The minister said that the obligation to register e-invoices on this platform is also limited to sale invoices only, without purchasing.
He said that, despite the novel coronavirus (COVID-19) pandemic, he is keen on the stability of tax policies. He pointed out that Egypt is one of the first countries to succeed in implementing the e-invoice system, with 1,642 companies having joined so far.
Maait pointed out that the companies have submitted a total of 18 million electronic documents so far. This contributes to creating a full and more accurate inventory of the tax community, whilst providing many benefits for funders, including VAT refunds within 45 days.
He explained that E-Tax provides technical support to funders who are obliged to join the e-invoice system.
The minister noted that companies that do not have electronic account systems and issue less than 200 invoices per month can issue e-invoices through the portal, which requires only an electronic signature.
He stressed that the Law for the Development of Medium, Small and Micro Enterprises allows for the regularisation of conditions for projects operating in the informal economy without a licence.
This will ensure that there would be no tax accounting for the informal economy projects that have applied for a temporary licence to settle their situation for the years prior to the date of submitting this application.
The minister pointed out that the temporary licence shall replace any other approvals or legal procedures.
For his part, Issa said, “The business community is living a golden age in terms of dealing with the tax and customs authorities, in light of the great progress in modernising and mechanising the tax administration and customs administration systems.”
“This contributes to facilitating procedures, simplifying import and export processes, and achieving tax and customs justice by integrating the informal economy into the formal economy,” he added, “Obstacles are normal and the Ministry of Finance is building bridges of communication with the business community.”
Berzy said, “We see a great response from the Minister of Finance in discussing any obstacles, especially with regard to the tax and customs systems, and this is seen in the approval of many facilities.”
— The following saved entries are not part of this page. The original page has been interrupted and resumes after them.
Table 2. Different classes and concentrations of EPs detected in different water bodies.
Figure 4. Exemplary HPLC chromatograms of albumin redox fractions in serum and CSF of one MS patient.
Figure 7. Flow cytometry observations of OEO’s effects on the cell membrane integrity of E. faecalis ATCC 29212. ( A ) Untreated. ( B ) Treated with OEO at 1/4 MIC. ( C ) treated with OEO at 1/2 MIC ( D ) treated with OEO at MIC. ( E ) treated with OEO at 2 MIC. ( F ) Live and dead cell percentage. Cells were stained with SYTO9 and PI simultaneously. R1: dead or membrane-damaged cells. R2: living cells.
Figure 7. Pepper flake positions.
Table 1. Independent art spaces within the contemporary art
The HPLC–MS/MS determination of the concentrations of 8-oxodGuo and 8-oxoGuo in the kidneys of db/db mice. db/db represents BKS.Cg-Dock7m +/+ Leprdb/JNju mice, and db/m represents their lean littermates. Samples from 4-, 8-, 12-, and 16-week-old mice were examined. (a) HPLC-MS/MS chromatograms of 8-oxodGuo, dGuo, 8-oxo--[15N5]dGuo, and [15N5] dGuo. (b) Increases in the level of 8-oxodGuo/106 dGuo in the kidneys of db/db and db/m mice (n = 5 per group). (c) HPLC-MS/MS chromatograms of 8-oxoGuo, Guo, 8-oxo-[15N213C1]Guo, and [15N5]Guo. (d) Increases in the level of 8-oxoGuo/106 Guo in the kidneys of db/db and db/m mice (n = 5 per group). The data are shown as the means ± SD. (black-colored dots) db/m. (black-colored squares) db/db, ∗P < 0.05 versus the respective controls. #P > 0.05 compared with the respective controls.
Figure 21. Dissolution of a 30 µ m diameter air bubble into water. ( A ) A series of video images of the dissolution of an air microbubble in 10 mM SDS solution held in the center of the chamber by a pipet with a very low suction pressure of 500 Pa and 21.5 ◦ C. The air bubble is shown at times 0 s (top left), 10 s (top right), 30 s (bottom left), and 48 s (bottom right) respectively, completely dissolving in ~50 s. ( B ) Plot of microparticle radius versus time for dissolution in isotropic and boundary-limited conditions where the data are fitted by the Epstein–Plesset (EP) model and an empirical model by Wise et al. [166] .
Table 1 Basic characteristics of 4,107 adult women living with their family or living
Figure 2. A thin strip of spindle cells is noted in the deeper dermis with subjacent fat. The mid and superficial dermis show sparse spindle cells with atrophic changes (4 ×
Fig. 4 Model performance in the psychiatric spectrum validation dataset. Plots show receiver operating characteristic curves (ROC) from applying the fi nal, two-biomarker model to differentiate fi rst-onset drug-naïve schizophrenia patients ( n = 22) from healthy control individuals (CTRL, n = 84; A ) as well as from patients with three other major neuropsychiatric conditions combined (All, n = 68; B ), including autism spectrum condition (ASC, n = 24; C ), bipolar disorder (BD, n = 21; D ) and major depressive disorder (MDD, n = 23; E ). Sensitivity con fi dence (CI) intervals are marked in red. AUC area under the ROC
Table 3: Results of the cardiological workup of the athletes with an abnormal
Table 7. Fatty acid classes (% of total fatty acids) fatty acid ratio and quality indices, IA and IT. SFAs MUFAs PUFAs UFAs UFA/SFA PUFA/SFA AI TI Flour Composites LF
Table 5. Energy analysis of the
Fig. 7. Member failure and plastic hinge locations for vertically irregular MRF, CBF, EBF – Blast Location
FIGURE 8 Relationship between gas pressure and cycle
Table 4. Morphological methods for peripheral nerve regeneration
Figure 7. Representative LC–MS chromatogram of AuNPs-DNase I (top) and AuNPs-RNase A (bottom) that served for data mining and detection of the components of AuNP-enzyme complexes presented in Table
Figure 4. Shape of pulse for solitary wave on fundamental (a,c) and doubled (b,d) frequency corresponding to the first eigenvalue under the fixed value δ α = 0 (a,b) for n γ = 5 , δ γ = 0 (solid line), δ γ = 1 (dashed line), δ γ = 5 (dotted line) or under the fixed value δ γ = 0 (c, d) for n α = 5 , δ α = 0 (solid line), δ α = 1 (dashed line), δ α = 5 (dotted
He praised the modernisation and digitisation projects for taxes that contribute to integrating the informal and formal economies, to achieve tax justice, and ensure fair competition in prices in the local markets.
For his part, Egyptian Customs Authority head El-Shahat Ghatoury said that 70% of the business community’s proposals put forward in the community dialogue on the Customs Law’s executive regulations have been taken into account.
He added that the customs law included many advantages, including the instalment of customs on capital goods and machines, and allowing the circulation of electronic documents.
Other benefits cover intensifying smuggling penalties, legalising the pre-clearance system, releasing the risk management system, and the procedures of the ACI system.
Ghatoury said that the supporting exporters and producers unit was created to look into, under his direct supervision, the obstacles that Egyptian exports may face at customs ports and work to solve them.
He explained that completing the procedures through a single window is an essential step for exporters, especially that there is an electronic link with most ministries and agencies to obtain the required approvals to facilitate procedures. He also pointed out that 90% of Egypt’s imports have been covered through the unified electronic platform, and online documentation and certification is being considered.
Samir Aref, Chairperson of the Tenth of Ramadan Investors Association, indicated that this meeting comes as part the efforts of linking the industrial community and investors with all specialised government agencies and bodies.
These efforts have worked towards achieving communication between investors and the Egyptian Customs Authority, whilst looking at obstacles and finding radical solutions to them to contribute to building the national economy. They have also sought to provide protection and opportunities for the national industry.